Last updated: 2020-07-20 16:23:53

The first step in big data processing is to mine and analyze massive amounts of data in order to extract useful results and guide future business models. For example, Dianping.com and Didi Chuxing have made in-depth practices in Tencent Cloud services: the mobile app of Dianping.com pushes restaurants that are frequently shared by users on WeChat and Mobile QQ to its own consumers as recommendations.

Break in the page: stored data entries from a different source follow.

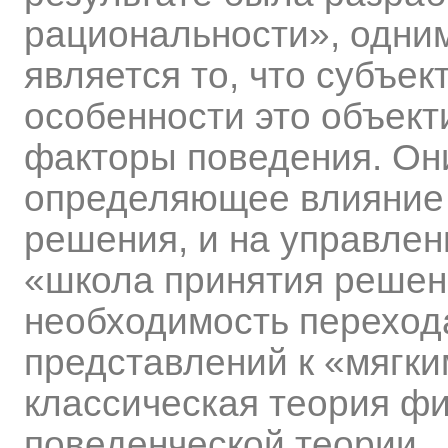
рациональности», одним
является то, что субъе
особенности это объек
факторы поведения. Они
определяющее влияние 
решения, и на управлен
«школа принятия решен
необходимость переход
представлений к «мягки
классическая теория ф
поведенческой теории.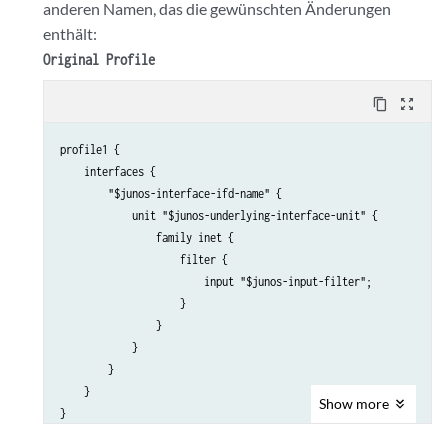
anderen Namen, das die gewünschten Änderungen
enthält:
Original Profile
content_copy
zoom_out_map
profile1 {

    interfaces {

        "$junos-interface-ifd-name" {

            unit "$junos-underlying-interface-unit" {

                family inet {

                    filter {

                        input "$junos-input-filter";

                    }

                }

            }

        }

    }

Show
more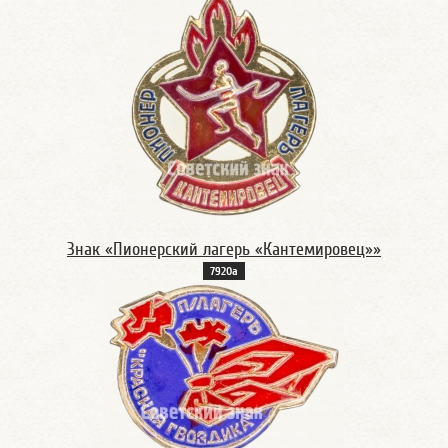
Знак «Пионерский лагерь «Кантемировец»»
7920а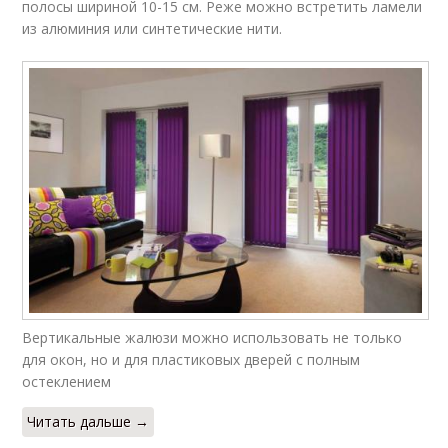
полосы шириной 10-15 см. Реже можно встретить ламели
из алюминия или синтетические нити.
Вертикальные жалюзи можно использовать не только
для окон, но и для пластиковых дверей с полным
остеклением
Читать дальше →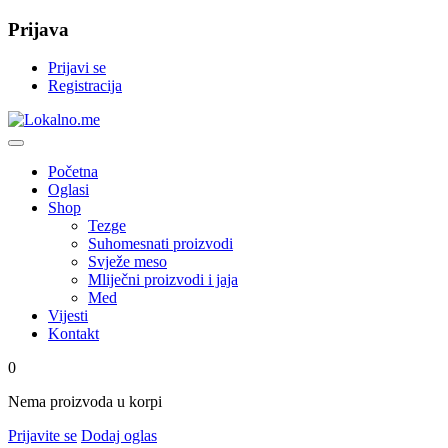
Prijava
Prijavi se
Registracija
Početna
Oglasi
Shop
Tezge
Suhomesnati proizvodi
Svježe meso
Mliječni proizvodi i jaja
Med
Vijesti
Kontakt
0
Nema proizvoda u korpi
Prijavite se
Dodaj oglas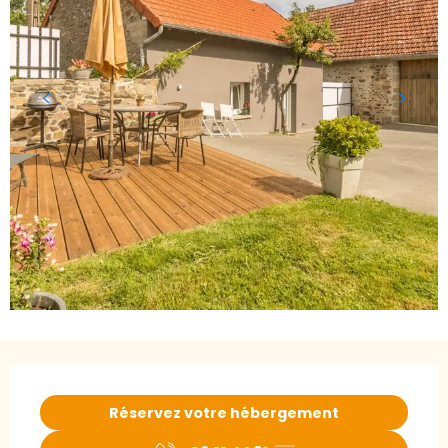
Ouverture et coordonnées
Réservez votre hébergement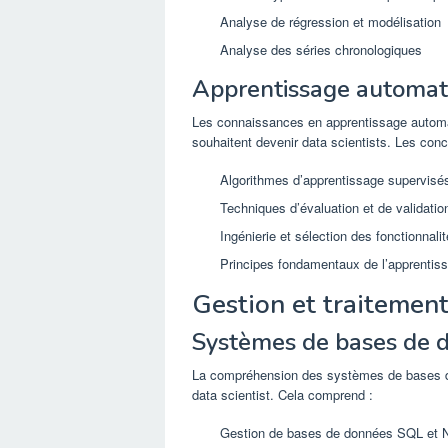
Analyse de régression et modélisation
Analyse des séries chronologiques
Apprentissage automat
Les connaissances en apprentissage automa
souhaitent devenir data scientists. Les conc
Algorithmes d’apprentissage supervisé
Techniques d’évaluation et de validati
Ingénierie et sélection des fonctionnali
Principes fondamentaux de l’apprentis
Gestion et traitemen
Systèmes de bases de 
La compréhension des systèmes de bases de
data scientist. Cela comprend :
Gestion de bases de données SQL et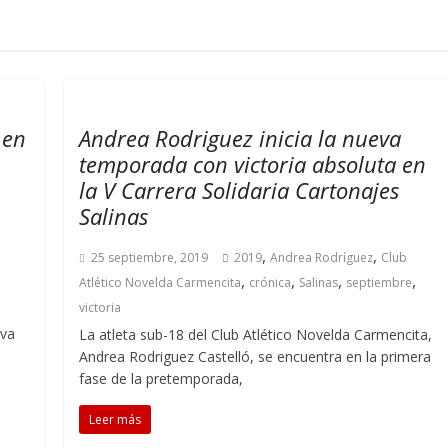
 en
Andrea Rodriguez inicia la nueva
temporada con victoria absoluta en
la V Carrera Solidaria Cartonajes
Salinas
,
,
25 septiembre, 2019
2019
Andrea Rodríguez
Club
,
,
,
,
Atlético Novelda Carmencita
crónica
Salinas
septiembre
victoria
eva
La atleta sub-18 del Club Atlético Novelda Carmencita,
Andrea Rodriguez Castelló, se encuentra en la primera
fase de la pretemporada,
Leer más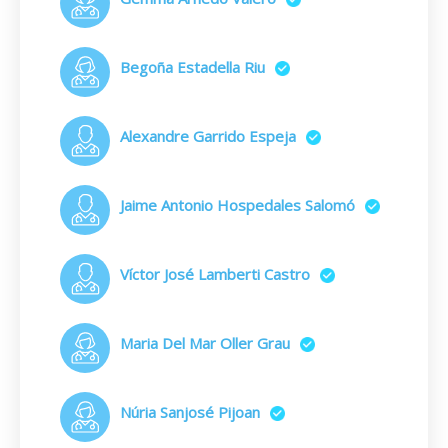
Begoña Estadella Riu
Alexandre Garrido Espeja
Jaime Antonio Hospedales Salomó
Víctor José Lamberti Castro
Maria Del Mar Oller Grau
Núria Sanjosé Pijoan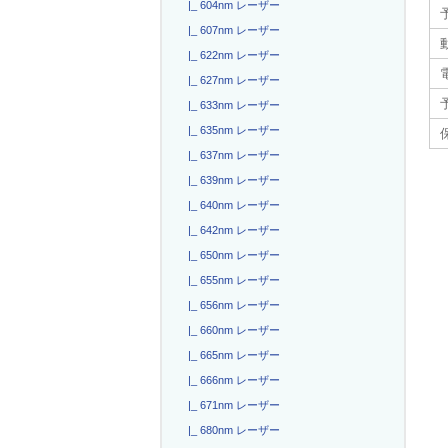
|_ 604nm レーザー
|_ 607nm レーザー
|_ 622nm レーザー
電
|_ 627nm レーザー
|_ 633nm レーザー
|_ 635nm レーザー
|_ 637nm レーザー
|_ 639nm レーザー
|_ 640nm レーザー
|_ 642nm レーザー
|_ 650nm レーザー
|_ 655nm レーザー
|_ 656nm レーザー
|_ 660nm レーザー
|_ 665nm レーザー
|_ 666nm レーザー
|_ 671nm レーザー
|_ 680nm レーザー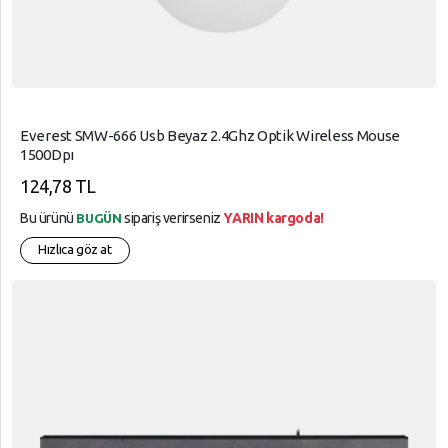
Everest SMW-666 Usb Beyaz 2.4Ghz Optik Wireless Mouse
1500Dpı
124,78 TL
Bu ürünü
sipariş verirseniz
YARIN kargoda!
BUGÜN
Hızlıca göz at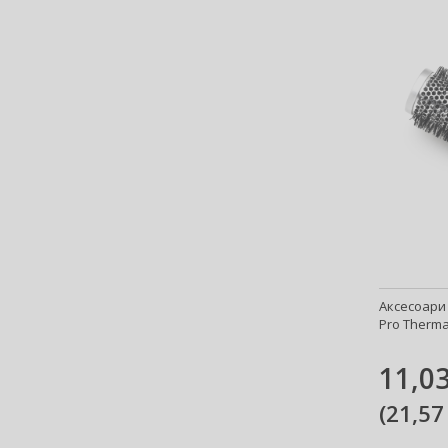
Аксесоари 
Pro Thermal
11,03
(
21,57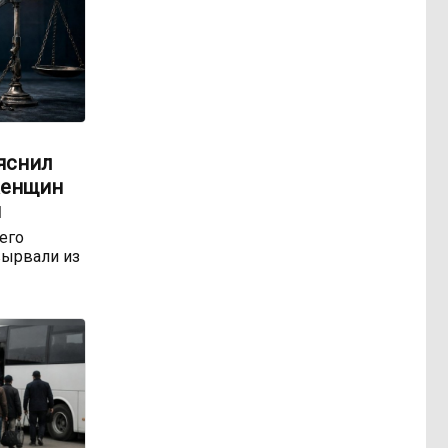
яснил
женщин
м
 его
ырвали из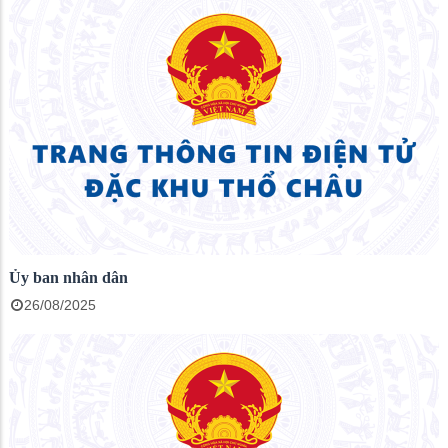
Ủy ban nhân dân
26/08/2025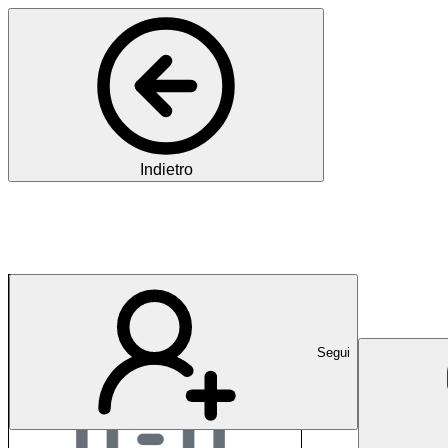
Indietro
Herz Zentrum Boden
Segui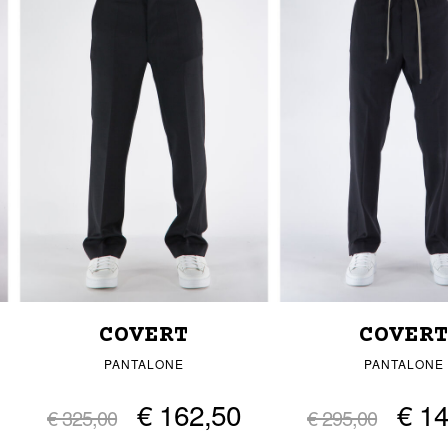
COVERT
COVER
PANTALONE
PANTALONE
€ 162,50
€ 1
€ 325,00
€ 295,00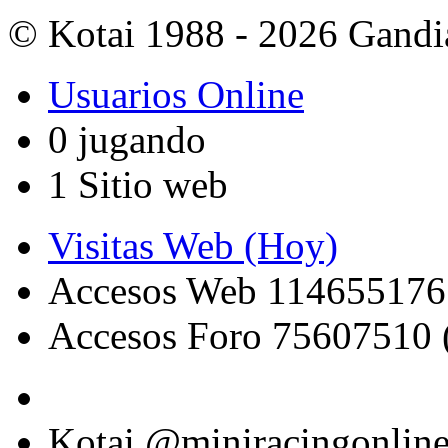
© Kotai 1988 - 2026 Gandi
Usuarios Online
0 jugando
1 Sitio web
Visitas Web (Hoy)
Accesos Web 114655176
Accesos Foro 75607510 
Kotai @miniracingonlin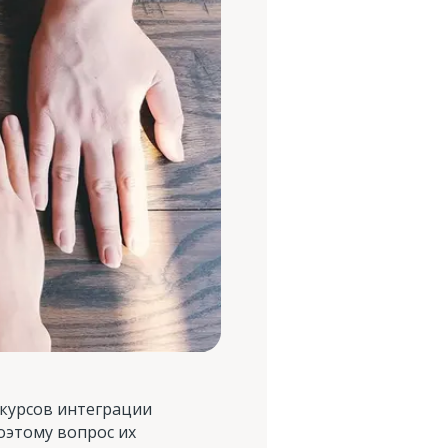
 курсов интеграции
оэтому вопрос их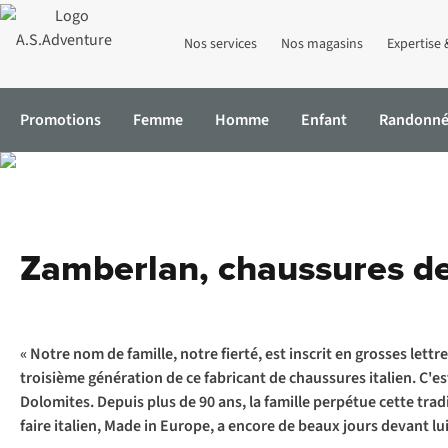
Nos services
Nos magasins
Expertise 
Promotions
Femme
Homme
Enfant
Randonn
Accueil
Expertise & Conseils
Chaussures de randonnée de Zam
Zamberlan, chaussures de
« Notre nom de famille, notre fierté, est inscrit en grosses lettr
troisième génération de ce fabricant de chaussures italien. C'
Dolomites. Depuis plus de 90 ans, la famille perpétue cette tra
faire italien, Made in Europe, a encore de beaux jours devant lui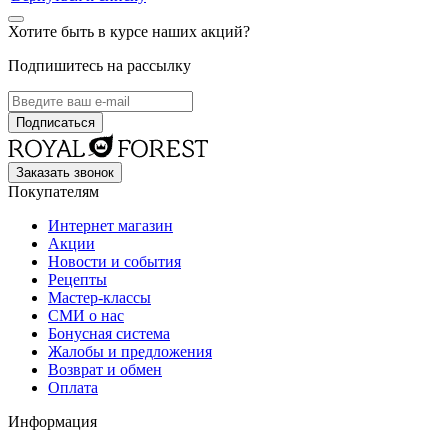
Хотите быть в курсе наших акций?
Подпишитесь на рассылку
Заказать звонок
Покупателям
Интернет магазин
Акции
Новости и события
Рецепты
Мастер-классы
СМИ о нас
Бонусная система
Жалобы и предложения
Возврат и обмен
Оплата
Информация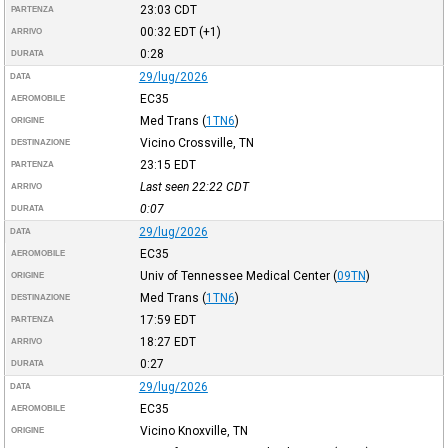
23:03
CDT
PARTENZA
00:32
EDT
(+1)
ARRIVO
0:28
DURATA
29/lug/2026
DATA
EC35
AEROMOBILE
Med Trans
(
1TN6
)
ORIGINE
Vicino Crossville, TN
DESTINAZIONE
23:15
EDT
PARTENZA
Last seen 22:22
CDT
ARRIVO
0:07
DURATA
29/lug/2026
DATA
EC35
AEROMOBILE
Univ of Tennessee Medical Center
(
09TN
)
ORIGINE
Med Trans
(
1TN6
)
DESTINAZIONE
17:59
EDT
PARTENZA
18:27
EDT
ARRIVO
0:27
DURATA
29/lug/2026
DATA
EC35
AEROMOBILE
Vicino Knoxville, TN
ORIGINE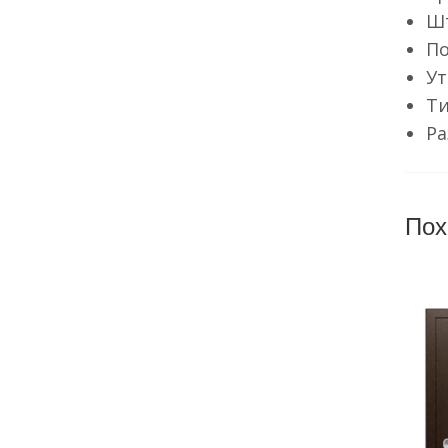
Шт
По
Ут
Ти
Ра
Пох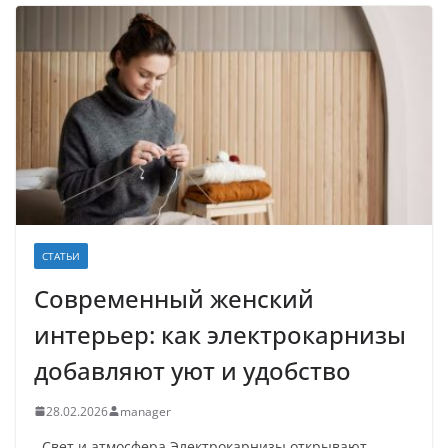
СТАТЬИ
Современный женский
интерьер: как электрокарнизы
добавляют уют и удобство
28.02.2026
manager
Свет и атмосфера Электрокарнизы открывают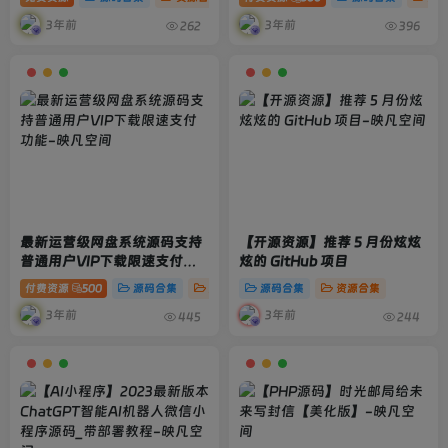
3年前
3年前
262
396
最新运营级网盘系统源码支持
【开源资源】推荐 5 月份炫炫
普通用户VIP下载限速支付功
炫的 GitHub 项目
能
付费资源
500
源码合集
资源合集
源码合集
资源合集
3年前
3年前
445
244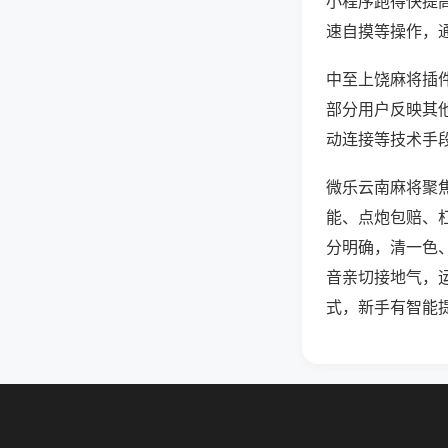
小程序跑得快提
速自摸等操作，
中至上饶麻将插件
部分用户反映其他
动连接等技术手段
微乐云南麻将聚
能、点炮包赔、
分明确，清一色
音亲切接地气，
式，新手有智能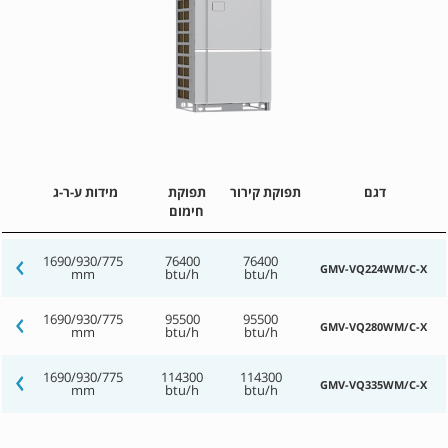
דגם
תפוקת קירור
תפוקת
מידות ע-ר-ג
חימום
1690/930/775
76400
76400
GMV-VQ224WM/C-X
mm
btu/h
btu/h
1690/930/775
95500
95500
GMV-VQ280WM/C-X
mm
btu/h
btu/h
1690/930/775
114300
114300
GMV-VQ335WM/C-X
mm
btu/h
btu/h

The data analysis system features can be mainly divided into the following modules: data collection, data ingestion, stream computing, offline computing, and data persistence.

  • Data collection
    It collects data from all nodes in real time by using open-source Flume. Data such as logs of all business servers will flow to the CMQ pipeline in the form of a funnel.
  • Data ingestion
    As data collection and processing may be async in speed, to ensure stability and reliability of data write and analysis, the CMQ messaging middleware can be added as a buffer.
  • Stream computing and offline data analysis
    Collected data is analyzed in real time with Apache Storm. Data mining is performed through offline data analysis based on Spark.
  • Data output
    Analysis results can be persistently stored in services such as TencentDB for MySQL.

In data processing scenarios, the input of massive amounts of log data is the message producer, and the Storm cluster for online analysis is the message consumer. Practical experience shows that the message processing business logic of Storm as the message consumer may be complicated (which involves real-time computing, data stream processing, and topology data processing). Moreover, faults occur at a relatively high probability on Storm, which results in temporary consumption failures or instability. In summary, the efficiency of the message producer is much higher than that of the message consumer.

In the push model, the server cannot know the current status of the consumer, so it will continuously push the generated data. The consumer may have a heavier load and even crash if the push model is used when the Storm cluster is under high load, unless it has an appropriate mechanism that can inform the server of its status. In the pull model, this problem becomes much simpler. As the consumer actively pulls data from the server, it only needs to reduce its access frequency.

CMQ will launch the topic model with the pull and push data acquisition modes in the future. As a buffer between producer data and consumer data, CMQ enables data to be read only when the consumer is available and ready, which alleviates the out-of-sync issues between message producer and consumer.